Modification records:
####################
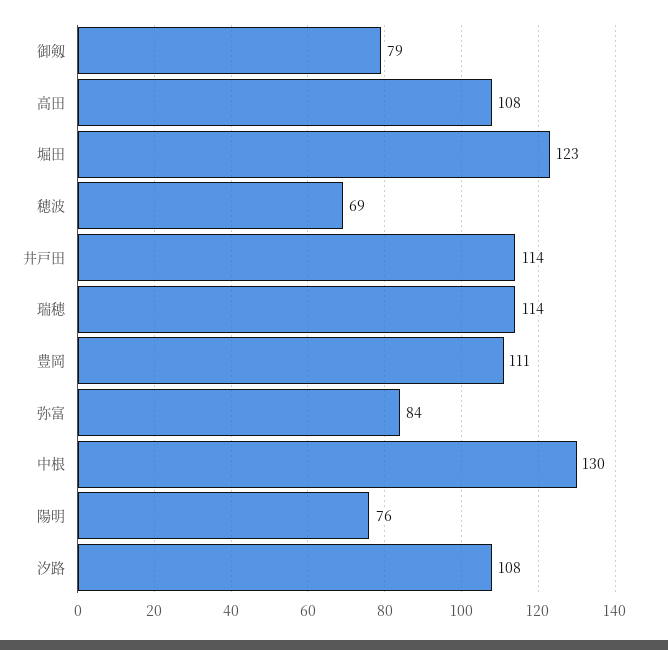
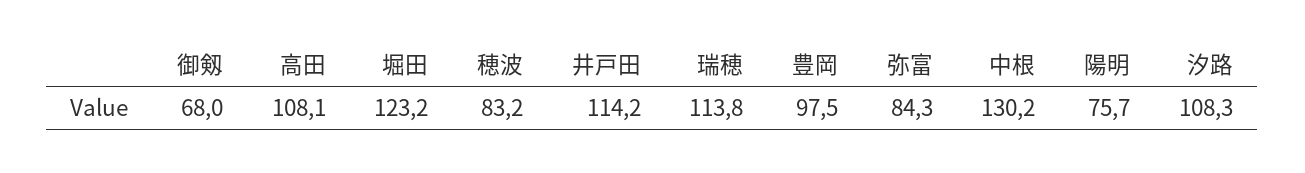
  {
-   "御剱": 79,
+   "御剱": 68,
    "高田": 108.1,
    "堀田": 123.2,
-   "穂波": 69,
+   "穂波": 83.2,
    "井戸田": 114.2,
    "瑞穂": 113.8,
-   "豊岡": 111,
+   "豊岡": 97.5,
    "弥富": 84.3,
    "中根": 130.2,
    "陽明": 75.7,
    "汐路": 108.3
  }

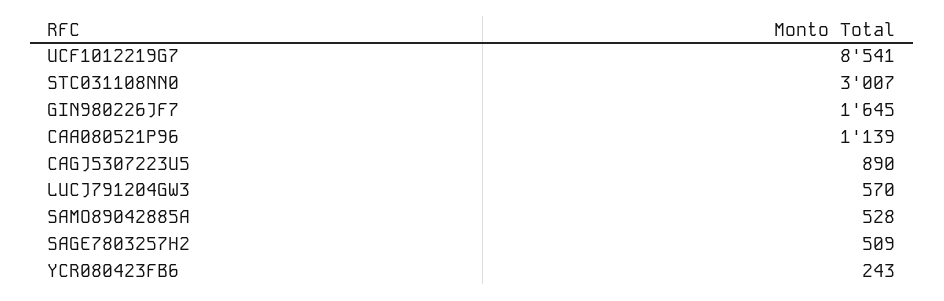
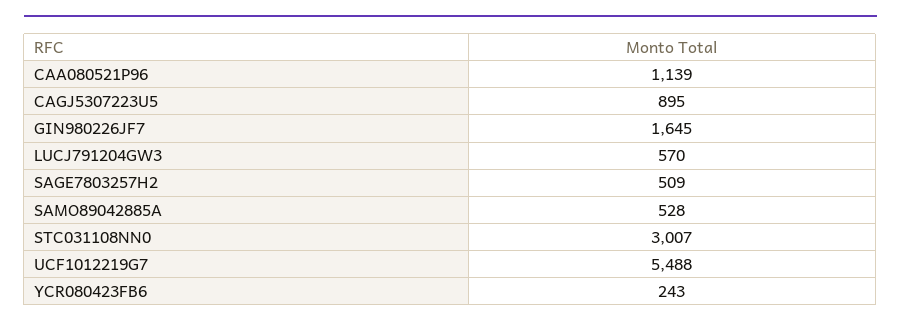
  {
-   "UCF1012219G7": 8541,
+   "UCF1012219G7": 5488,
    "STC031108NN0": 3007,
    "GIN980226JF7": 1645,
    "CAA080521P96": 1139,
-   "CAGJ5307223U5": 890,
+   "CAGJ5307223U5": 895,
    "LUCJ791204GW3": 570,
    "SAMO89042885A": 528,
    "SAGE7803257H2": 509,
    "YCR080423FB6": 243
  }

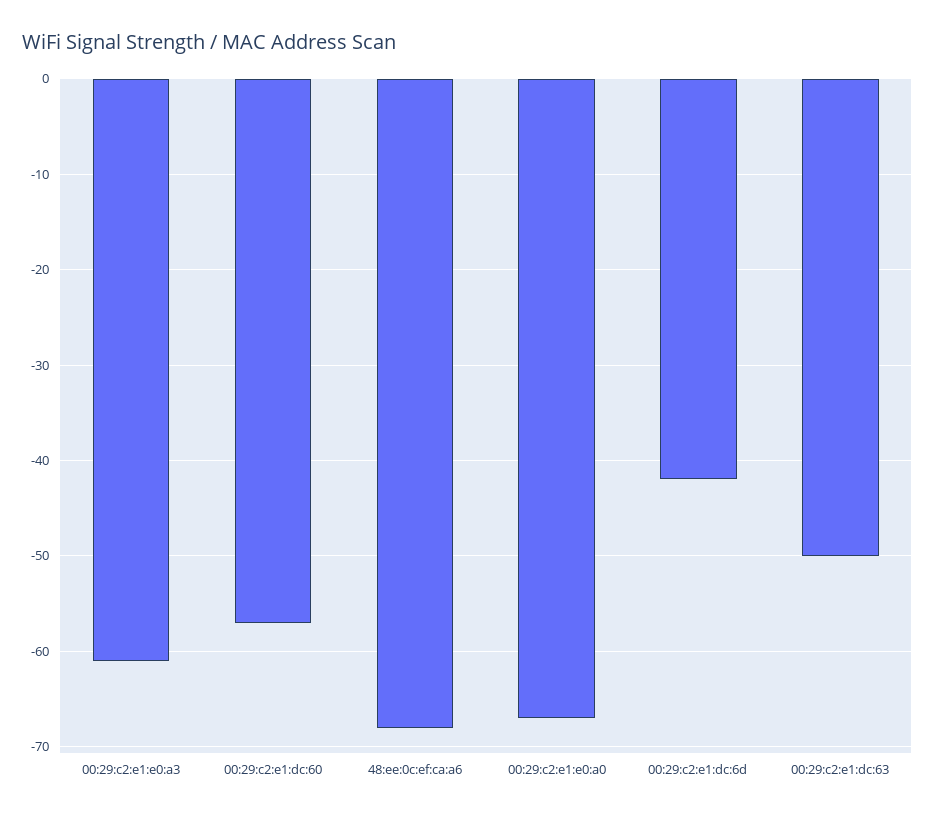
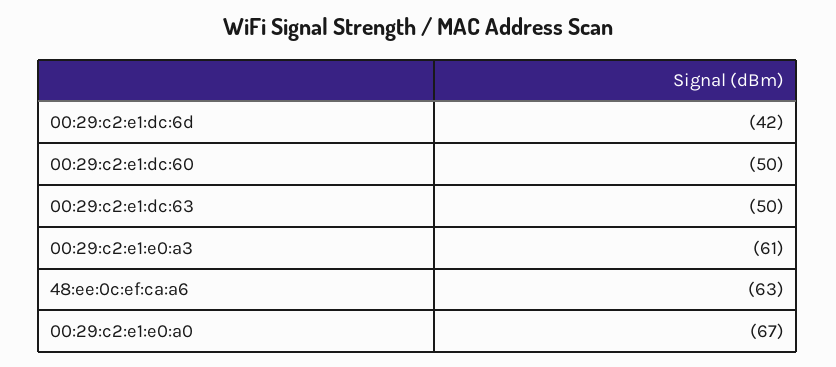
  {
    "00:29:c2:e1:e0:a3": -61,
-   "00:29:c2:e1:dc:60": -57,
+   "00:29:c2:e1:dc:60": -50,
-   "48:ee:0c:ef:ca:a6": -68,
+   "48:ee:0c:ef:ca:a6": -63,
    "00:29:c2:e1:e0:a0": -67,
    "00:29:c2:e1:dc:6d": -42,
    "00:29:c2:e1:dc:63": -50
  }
####################
TASK INSTRUCTIONS – Only the entries themselves should be output, word for word, with all pictures omitted.

WRITTEN ANSWER –
  {
-   "御剱": 79,
+   "御剱": 68,
    "高田": 108.1,
    "堀田": 123.2,
-   "穂波": 69,
+   "穂波": 83.2,
    "井戸田": 114.2,
    "瑞穂": 113.8,
-   "豊岡": 111,
+   "豊岡": 97.5,
    "弥富": 84.3,
    "中根": 130.2,
    "陽明": 75.7,
    "汐路": 108.3
  }

  {
-   "UCF1012219G7": 8541,
+   "UCF1012219G7": 5488,
    "STC031108NN0": 3007,
    "GIN980226JF7": 1645,
    "CAA080521P96": 1139,
-   "CAGJ5307223U5": 890,
+   "CAGJ5307223U5": 895,
    "LUCJ791204GW3": 570,
    "SAMO89042885A": 528,
    "SAGE7803257H2": 509,
    "YCR080423FB6": 243
  }

  {
    "00:29:c2:e1:e0:a3": -61,
-   "00:29:c2:e1:dc:60": -57,
+   "00:29:c2:e1:dc:60": -50,
-   "48:ee:0c:ef:ca:a6": -68,
+   "48:ee:0c:ef:ca:a6": -63,
    "00:29:c2:e1:e0:a0": -67,
    "00:29:c2:e1:dc:6d": -42,
    "00:29:c2:e1:dc:63": -50
  }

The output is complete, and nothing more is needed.